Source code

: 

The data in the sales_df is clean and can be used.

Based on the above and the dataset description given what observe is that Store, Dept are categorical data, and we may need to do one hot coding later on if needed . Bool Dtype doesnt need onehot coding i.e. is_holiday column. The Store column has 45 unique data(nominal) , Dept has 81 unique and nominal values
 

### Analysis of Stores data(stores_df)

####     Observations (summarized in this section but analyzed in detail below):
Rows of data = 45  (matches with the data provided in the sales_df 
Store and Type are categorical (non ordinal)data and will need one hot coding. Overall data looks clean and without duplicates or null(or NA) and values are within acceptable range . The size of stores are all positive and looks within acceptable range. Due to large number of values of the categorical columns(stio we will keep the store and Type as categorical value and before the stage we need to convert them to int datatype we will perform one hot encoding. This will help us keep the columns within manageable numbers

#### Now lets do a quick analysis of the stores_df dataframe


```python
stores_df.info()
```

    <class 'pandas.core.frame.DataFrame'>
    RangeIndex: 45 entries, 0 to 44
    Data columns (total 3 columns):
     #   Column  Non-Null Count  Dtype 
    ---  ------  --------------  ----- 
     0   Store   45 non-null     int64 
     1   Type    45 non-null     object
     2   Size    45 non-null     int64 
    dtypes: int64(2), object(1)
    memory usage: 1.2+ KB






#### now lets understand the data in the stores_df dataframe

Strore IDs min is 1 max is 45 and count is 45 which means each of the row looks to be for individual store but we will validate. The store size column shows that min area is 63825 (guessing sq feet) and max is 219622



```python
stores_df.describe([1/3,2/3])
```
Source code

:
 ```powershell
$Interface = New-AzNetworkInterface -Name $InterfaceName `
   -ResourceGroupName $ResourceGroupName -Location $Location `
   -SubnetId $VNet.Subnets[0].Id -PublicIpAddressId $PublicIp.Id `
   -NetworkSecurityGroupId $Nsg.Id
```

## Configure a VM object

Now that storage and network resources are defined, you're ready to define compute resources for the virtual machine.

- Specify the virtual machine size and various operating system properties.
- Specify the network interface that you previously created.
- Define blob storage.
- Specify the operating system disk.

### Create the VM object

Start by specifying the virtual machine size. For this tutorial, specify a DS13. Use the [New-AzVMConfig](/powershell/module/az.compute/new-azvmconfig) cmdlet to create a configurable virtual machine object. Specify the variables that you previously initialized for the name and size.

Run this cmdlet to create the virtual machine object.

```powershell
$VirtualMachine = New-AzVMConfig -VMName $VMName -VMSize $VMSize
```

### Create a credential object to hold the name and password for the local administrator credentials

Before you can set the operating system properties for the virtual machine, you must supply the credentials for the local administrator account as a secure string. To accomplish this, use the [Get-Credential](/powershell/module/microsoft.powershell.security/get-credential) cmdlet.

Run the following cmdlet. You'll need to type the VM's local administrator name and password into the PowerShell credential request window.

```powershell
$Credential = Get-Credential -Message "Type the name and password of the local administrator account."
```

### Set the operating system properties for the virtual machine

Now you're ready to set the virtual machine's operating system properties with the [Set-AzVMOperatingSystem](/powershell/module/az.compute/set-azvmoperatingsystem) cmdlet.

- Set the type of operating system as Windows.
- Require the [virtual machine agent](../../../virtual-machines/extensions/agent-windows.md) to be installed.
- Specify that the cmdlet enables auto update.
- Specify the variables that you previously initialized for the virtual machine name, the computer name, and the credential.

_ _ _ _

Report how many lines in the data contain the word "storage", with no words besides the number.

• Result of this exercise: 2